SQLII_Day2_Student Copy.sql

create database inclass2;
use inclass2;

-- --------------------------------------------------------------
# Dataset Used: wine.csv
-- --------------------------------------------------------------

SELECT * FROM wine;

# Q1. Rank the winery according to the quality of the wine (points).-- Should use dense rank

SELECT winery,points,DENSE_RANK() OVER( ORDER BY points DESC ) WINE_RANK
FROM wine;

# Q2. Give a dense rank to the wine varities on the basis of the price.

SELECT winery,price,DENSE_RANK() OVER( ORDER BY price DESC ) WINE_PRICE
FROM wine;

# Q3. Use aggregate window functions to find the average of points for each row within its partition (country). 
-- -- Also arrange the result in the descending order by country.

■ Exercises ■
(a) Print the part of the wine SQL script starting at "# Q1. Rank the" and ending at "of the price.".
(b) Which dataset does the wine SQL script name as the one used?
(c) Translate this sentence from the wine SQL script into Spanish: "Use aggregate window functions to find the average of points for each row within its partition (country)."
The records have no connection to the wine SQL script.

■ Excerpted records ■
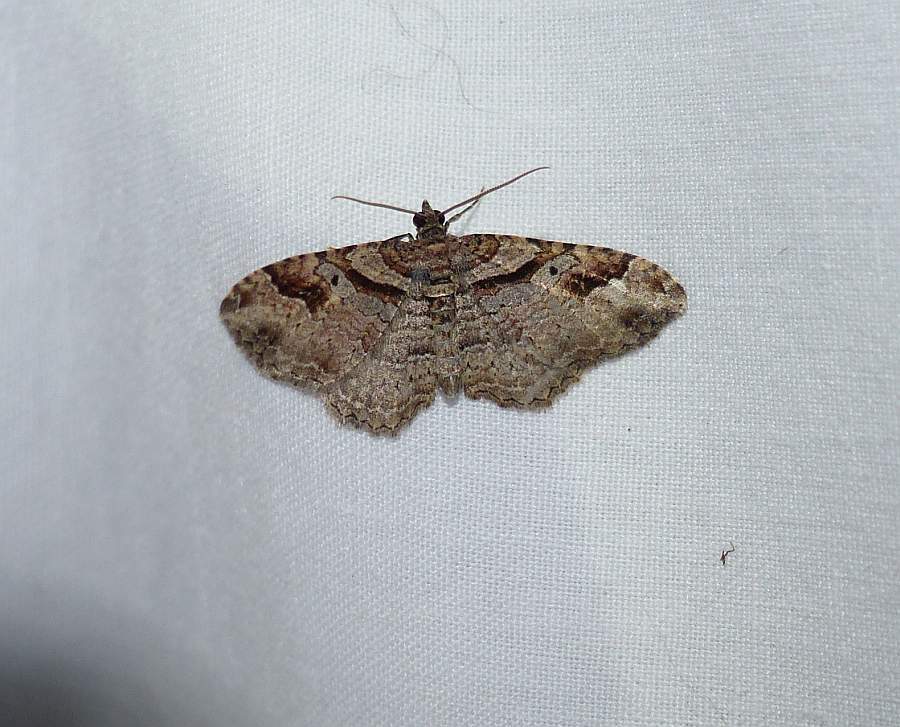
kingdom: Animalia
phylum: Arthropoda
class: Insecta
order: Lepidoptera
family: Geometridae
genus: Costaconvexa
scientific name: Costaconvexa centrostrigaria
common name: Bent-line carpet
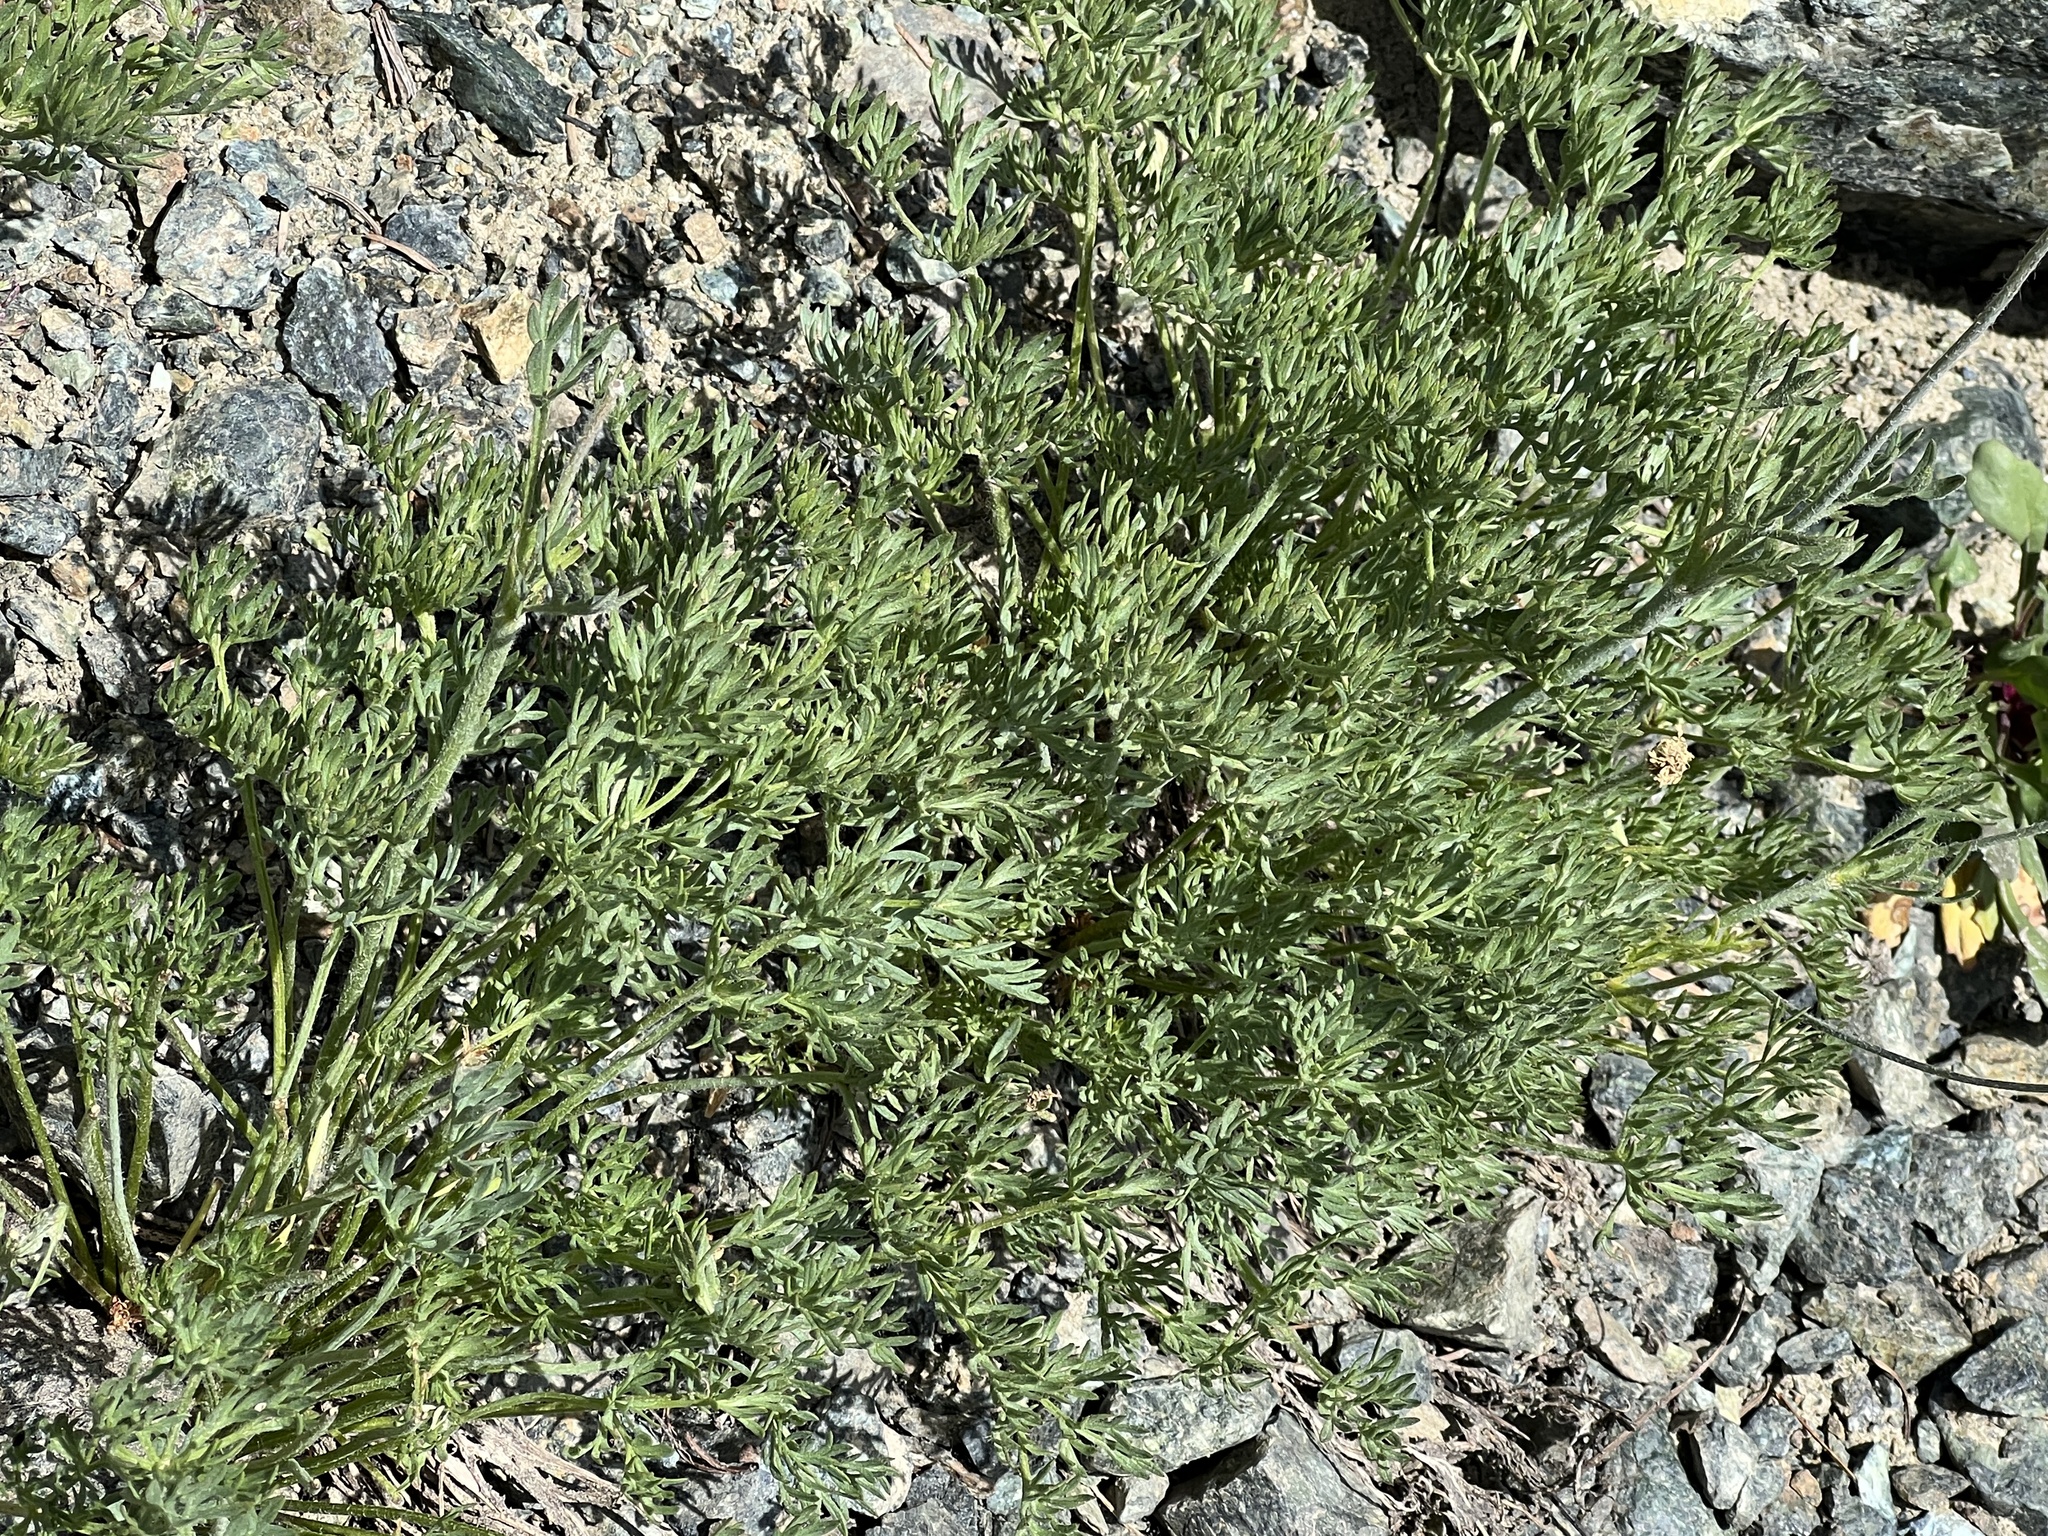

■ Responses by task ■
(a)
# Q1. Rank the winery according to the quality of the wine (points).-- Should use dense rank

SELECT winery,points,DENSE_RANK() OVER( ORDER BY points DESC ) WINE_RANK
FROM wine;

# Q2. Give a dense rank to the wine varities on the basis of the price.

(b) wine.csv

(c) Usa funciones de ventana de agregación para encontrar el promedio de puntos de cada fila dentro de su partición (país).